The President of Igbo Community Association, Chief Jonah Ezekwueme, in company with some Igbo leaders in the city, was also seen trying to identify Igbo victims of the blasts.

Ezekwueme told our correspondent that they   identified eight Igbo among the dead victims and nine   injured at the Bingham University Teaching Hospital and Our Lady of Apostles Hospital.

“We are on our way to JUTH to carry out further identification,” he added.

Before they spoke, our correspondent had noticed corpses, including those of pregnant women and children, littering the floor of the state specialist hospital as officials   put them in large polyethylene bags.

There were also human parts which they packed into bags, ostensibly for a mass burial.

Also, at the mortuary of the old site of JUTH,   adjacent to the blasts scene,   many   corpses were piled upon themselves in the overfilled morgue.

A medical personnel at the hospital, who pleaded not to be identified, said the   corpses were brought to the hospital, while injured persons were rushed to the permanent site for treatment.

A member of staff of the National Emergency Management Agency, NEMA,   who spoke on the condition of anonymity, claimed   that the death toll had risen to over 200.

Security agents knew about the bomb-laden vehicle

There was however an indication that some security agents were aware that one of the bomb-laden vehicles was parked very close to the market.
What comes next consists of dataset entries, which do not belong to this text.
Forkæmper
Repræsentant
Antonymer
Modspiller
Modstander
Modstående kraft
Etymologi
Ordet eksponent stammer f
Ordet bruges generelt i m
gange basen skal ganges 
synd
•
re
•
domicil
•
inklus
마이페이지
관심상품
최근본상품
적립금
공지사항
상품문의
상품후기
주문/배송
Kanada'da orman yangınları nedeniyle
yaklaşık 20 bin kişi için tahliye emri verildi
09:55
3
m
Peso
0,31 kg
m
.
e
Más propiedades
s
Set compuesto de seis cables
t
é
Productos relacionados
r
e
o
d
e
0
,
One of the eyewitnesses said that the soldiers at the checkpoint near the burnt Jos Main Market were notified of the presence of the strange car, but it was ignored.

It was gathered that members of the public had complained of the presence of strange faces in Jos, especially in the terminus area.
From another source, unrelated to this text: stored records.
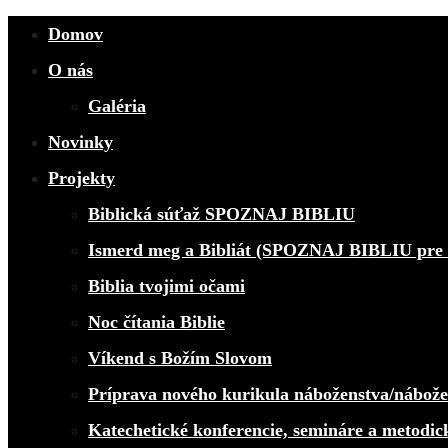
Domov
O nás
Galéria
Novinky
Projekty
Biblická súťaž SPOZNAJ BIBLIU
Ismerd meg a Bibliát (SPOZNAJ BIBLIU pre 
Biblia tvojimi očami
Noc čítania Biblie
Víkend s Božím Slovom
Príprava nového kurikula náboženstva/nábož
Katechetické konferencie, semináre a metodic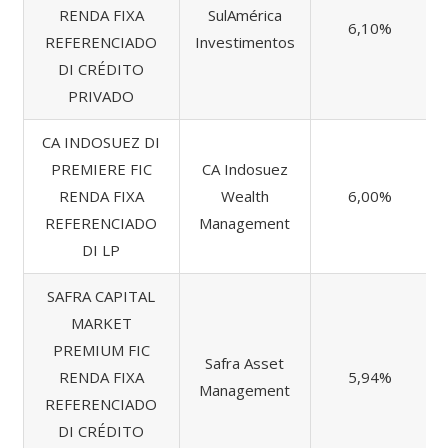
RENDA FIXA
SulAmérica
6,10%
REFERENCIADO
Investimentos
DI CRÉDITO
PRIVADO
CA INDOSUEZ DI
PREMIERE FIC
CA Indosuez
RENDA FIXA
Wealth
6,00%
REFERENCIADO
Management
DI LP
SAFRA CAPITAL
MARKET
PREMIUM FIC
Safra Asset
RENDA FIXA
5,94%
Management
REFERENCIADO
DI CRÉDITO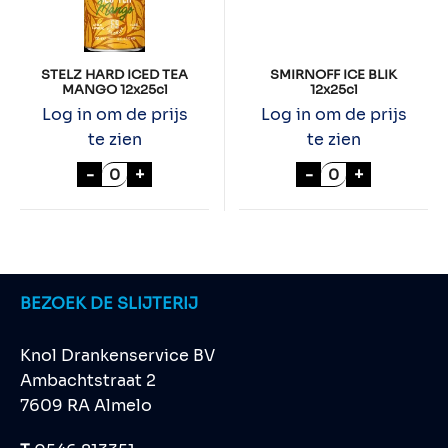
STELZ HARD ICED TEA
SMIRNOFF ICE BLIK
MANGO 12x25cl
12x25cl
Log in om de prijs
Log in om de prijs
te zien
te zien
STELZ HARD ICED TEA MANGO 12x25cl aan
SMIRNOFF ICE B
-
+
-
+
BEZOEK DE SLIJTERIJ
Knol Drankenservice BV
Ambachtstraat 2
7609 RA Almelo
A trader, who gave his name simply as Sam said the parking of a Toyota Sienna   for a long time near the market was discussed   by drivers in the area.

Sam said, “If the police and soldiers guarding the market tell us that they were not aware of the vehicle, they are lying because it was being discussed openly by drivers.

“The Sienna car was parked about 10 metres away from   the checkpoint and the police post at the burnt Jos Main market.”